APP leader puts plan to sue over election issues on pause

Leader of the Alliance Party for Progress (APP) Bishop Joseph Atherley has suspended his proposal to file legal action over either the timing of the January 19 general election or the lack of provisions for COVID-19-positive eligible voters to cast their ballots.

Bishop Atherley, who on Wednesday called on other opposition parties to join him in taking the Mia Mottley administration to court, said on Friday that with little time left before polling day, and having not heard from the other parties, he needed to focus on helping his candidates in the field.

While maintaining that the decision to call an election in the middle of a pandemic and failure to facilitate voting by persons in isolation and quarantine still merited a legal challenge, the former Leader of the Opposition said he would put the planned suit on hold.

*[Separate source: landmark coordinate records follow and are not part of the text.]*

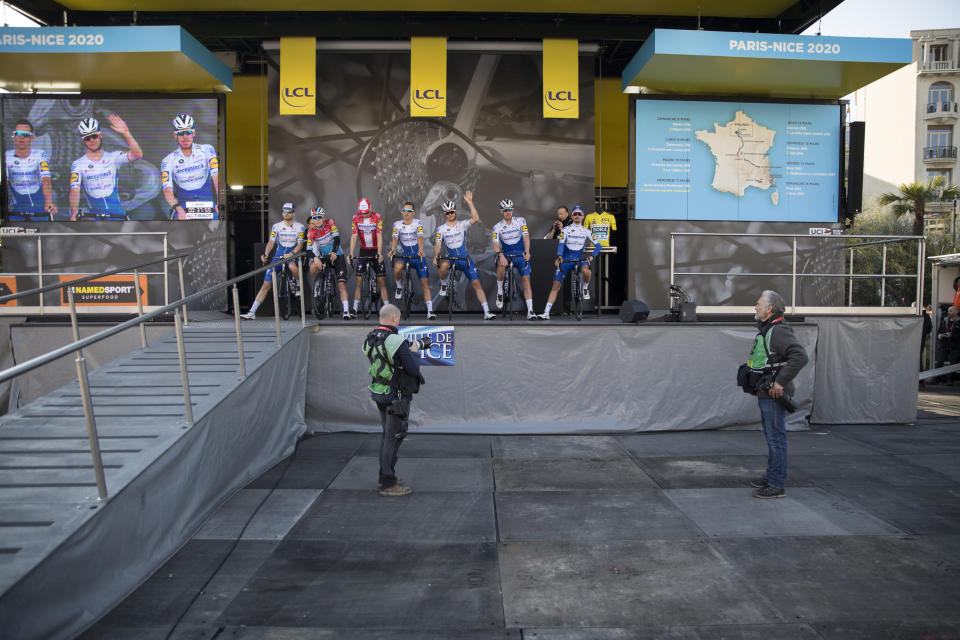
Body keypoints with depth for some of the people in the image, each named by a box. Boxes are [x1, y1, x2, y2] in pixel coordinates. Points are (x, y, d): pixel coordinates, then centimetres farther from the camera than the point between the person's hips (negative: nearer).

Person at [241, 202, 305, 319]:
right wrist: (265, 254, -26)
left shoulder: (299, 227, -2)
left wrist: (291, 254, -28)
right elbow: (271, 241, -7)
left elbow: (300, 244, -9)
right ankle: (252, 312, -1)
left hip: (293, 254, -2)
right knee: (266, 285, -4)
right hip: (278, 256, 2)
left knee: (292, 266, -41)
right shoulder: (276, 226, 2)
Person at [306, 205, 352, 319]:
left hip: (336, 255, -1)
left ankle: (346, 311, -11)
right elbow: (309, 249, -18)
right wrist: (315, 258, -39)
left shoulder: (330, 222, -11)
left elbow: (337, 238, -20)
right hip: (323, 257, 1)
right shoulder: (311, 231, -10)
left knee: (341, 284, -11)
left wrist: (334, 252, -36)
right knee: (313, 267, -32)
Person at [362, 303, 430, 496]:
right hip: (397, 396, -9)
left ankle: (384, 476, 29)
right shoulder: (395, 341, -22)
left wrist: (415, 346, 15)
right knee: (394, 437, -2)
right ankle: (388, 484, 4)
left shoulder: (370, 339, 5)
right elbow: (413, 369, -20)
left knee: (387, 435, 20)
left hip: (379, 393, 9)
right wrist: (415, 352, -2)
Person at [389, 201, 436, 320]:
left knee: (425, 282, -11)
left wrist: (421, 250, -39)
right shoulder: (397, 224, 0)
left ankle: (430, 311, -9)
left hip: (418, 256, -1)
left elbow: (420, 237, -20)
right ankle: (399, 287, -4)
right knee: (397, 267, -34)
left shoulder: (418, 223, -5)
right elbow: (394, 238, -13)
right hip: (404, 254, 1)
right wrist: (393, 249, -35)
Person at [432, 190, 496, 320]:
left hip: (465, 259, 0)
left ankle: (487, 312, -5)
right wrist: (435, 256, -25)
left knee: (476, 283, -8)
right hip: (450, 258, 0)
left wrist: (469, 202, -20)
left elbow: (476, 219, -16)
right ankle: (444, 286, -7)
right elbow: (437, 244, -7)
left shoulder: (462, 224, 1)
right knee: (443, 265, -37)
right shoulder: (441, 229, 2)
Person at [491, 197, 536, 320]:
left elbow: (526, 237, -11)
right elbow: (495, 244, -13)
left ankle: (530, 311, -15)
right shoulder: (497, 227, -1)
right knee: (502, 264, -35)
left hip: (521, 254, 1)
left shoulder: (521, 221, 0)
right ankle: (500, 291, -15)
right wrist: (500, 255, -33)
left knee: (526, 279, -13)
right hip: (506, 254, 0)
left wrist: (527, 252, -28)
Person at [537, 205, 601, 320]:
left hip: (579, 259, 0)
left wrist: (592, 256, -15)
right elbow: (561, 243, -12)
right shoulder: (566, 230, 2)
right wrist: (559, 256, -31)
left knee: (586, 270, -35)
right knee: (555, 286, -9)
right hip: (565, 260, 0)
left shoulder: (586, 231, 6)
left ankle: (585, 288, -4)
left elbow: (597, 245, 4)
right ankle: (546, 312, -7)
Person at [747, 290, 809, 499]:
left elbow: (800, 356, -28)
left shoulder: (779, 331, -17)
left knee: (776, 438, -4)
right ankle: (771, 477, 30)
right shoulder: (764, 330, 15)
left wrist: (781, 382, -26)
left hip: (774, 395, -10)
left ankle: (777, 485, 2)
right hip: (765, 394, 10)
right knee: (771, 438, 18)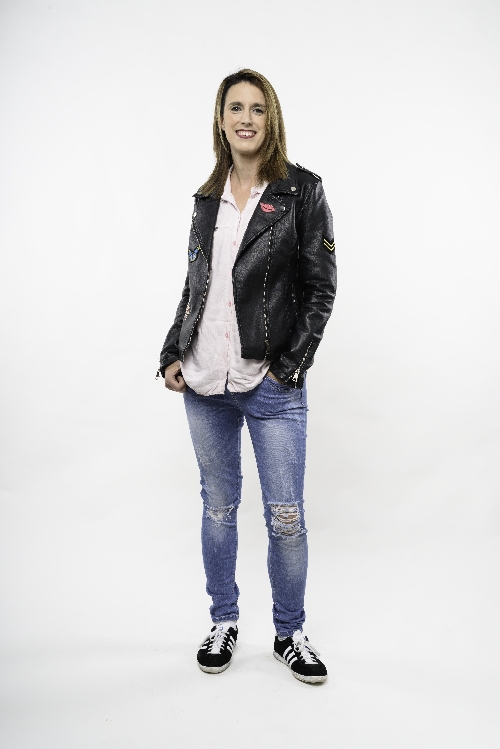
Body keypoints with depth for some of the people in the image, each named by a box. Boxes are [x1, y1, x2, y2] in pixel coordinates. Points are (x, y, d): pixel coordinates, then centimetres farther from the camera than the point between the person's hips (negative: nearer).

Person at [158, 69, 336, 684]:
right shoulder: (208, 198, 13)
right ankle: (223, 622, 31)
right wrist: (173, 354, 6)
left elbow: (321, 285, -3)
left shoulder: (300, 190, 0)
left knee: (285, 516, 2)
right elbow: (194, 284, 16)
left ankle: (290, 634, 24)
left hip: (271, 383, -4)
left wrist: (291, 363, -11)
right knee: (218, 506, 13)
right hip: (205, 384, 4)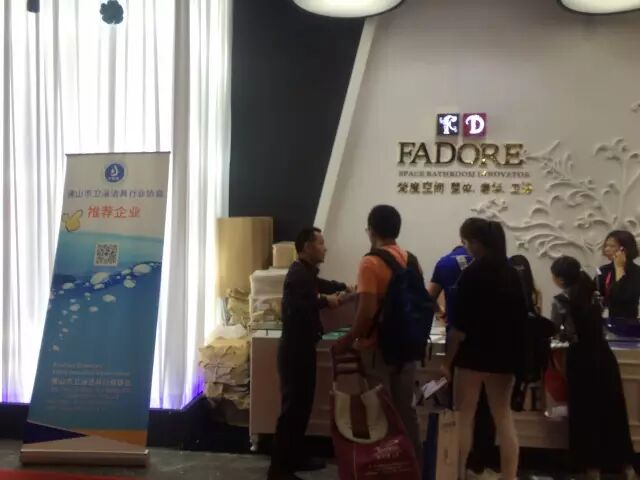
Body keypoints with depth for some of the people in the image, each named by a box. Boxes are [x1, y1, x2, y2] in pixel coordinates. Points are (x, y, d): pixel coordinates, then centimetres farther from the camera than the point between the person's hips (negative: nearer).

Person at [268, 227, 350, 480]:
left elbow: (318, 284, 37)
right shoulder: (297, 273, -18)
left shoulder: (306, 271, 13)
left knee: (303, 404, 17)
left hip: (303, 348, 10)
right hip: (295, 350, -10)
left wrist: (343, 287, 29)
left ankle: (296, 457, 28)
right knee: (293, 407, -7)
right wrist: (325, 301, -21)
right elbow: (295, 308, -32)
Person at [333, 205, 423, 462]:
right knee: (406, 408, 15)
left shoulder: (371, 263, -16)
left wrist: (347, 341, -12)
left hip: (379, 347, -7)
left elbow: (368, 311, -23)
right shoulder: (411, 260, 5)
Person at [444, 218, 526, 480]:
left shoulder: (472, 273, -13)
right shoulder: (511, 272, 6)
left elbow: (461, 324, -15)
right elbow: (520, 315, 11)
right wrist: (512, 351, 18)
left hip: (475, 353, -6)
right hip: (505, 354, 6)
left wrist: (447, 360, -9)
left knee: (464, 417, 5)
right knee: (503, 415, 12)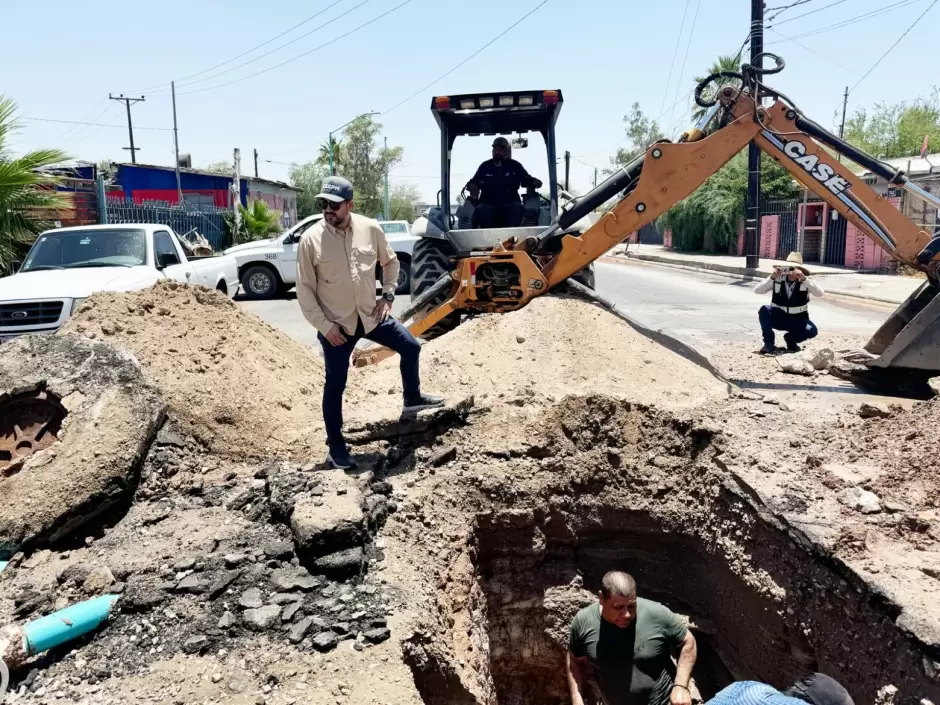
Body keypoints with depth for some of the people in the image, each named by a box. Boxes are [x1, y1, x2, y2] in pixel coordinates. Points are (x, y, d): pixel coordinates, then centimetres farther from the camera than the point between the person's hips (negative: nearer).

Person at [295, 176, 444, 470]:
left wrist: (388, 295, 3)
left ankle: (412, 398, 36)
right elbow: (305, 289, -10)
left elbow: (390, 261, 12)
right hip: (336, 325, -3)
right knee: (335, 385, 4)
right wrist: (324, 325, -13)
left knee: (410, 347, 10)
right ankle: (336, 445, 20)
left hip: (371, 315, 4)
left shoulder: (370, 228, -6)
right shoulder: (311, 239, -14)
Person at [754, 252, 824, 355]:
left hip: (797, 320, 0)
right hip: (778, 317, 0)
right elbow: (757, 290, -17)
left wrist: (804, 278, -37)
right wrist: (771, 278, -31)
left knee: (812, 331, -28)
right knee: (764, 310, -29)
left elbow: (819, 293, -26)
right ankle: (768, 343, -13)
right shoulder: (778, 280, -10)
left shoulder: (805, 281, -10)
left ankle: (791, 339, 6)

“I am still reinforced in my view that this action can be challenged. I asked the other parties publicly to give an indication that they will be willing to join us in challenging it. With the little time that we have left, all that is to secure this campaign is my support for my candidates,” he said.

“I would like to join with others [to challenge] if they are of that disposition, but it does not seem that they are because I haven’t heard any information from any of them,” the APP leader told Barbados TODAY.

However, Bishop Atherley said he would be willing to revisit the proposal if the others were to come on board before Election Day.

Leader of Solutions Barbados Grenville Phillips ll said during an interview with Barbados TODAY on Thursday, that once the facts related to the planned court action and the basis on which it is being made are firmly established, his party had no difficulty joining the suit.

But he insisted that the parties which intend to join the action must first meet and agree on the grounds and then take the case to President Dame Sandra Mason for her direction.

Bishop Atherley’s call for court action was in response to Chairman of the Electoral and Boundaries Commission (EBC) Leslie Haynes, QC saying that persons who were diagnosed with COVID-19 could not vote.

The APP leader said if legal action was not taken to either force authorities to make provisions for COVID-19 patients to vote, or delay the polls, thousands of eligible voters would be “robbed” of their franchise.

Government authorities have explained that the current COVID-19 protocols and directives make it illegal for patients to break home isolation or quarantine, so they would not be allowed to leave to vote.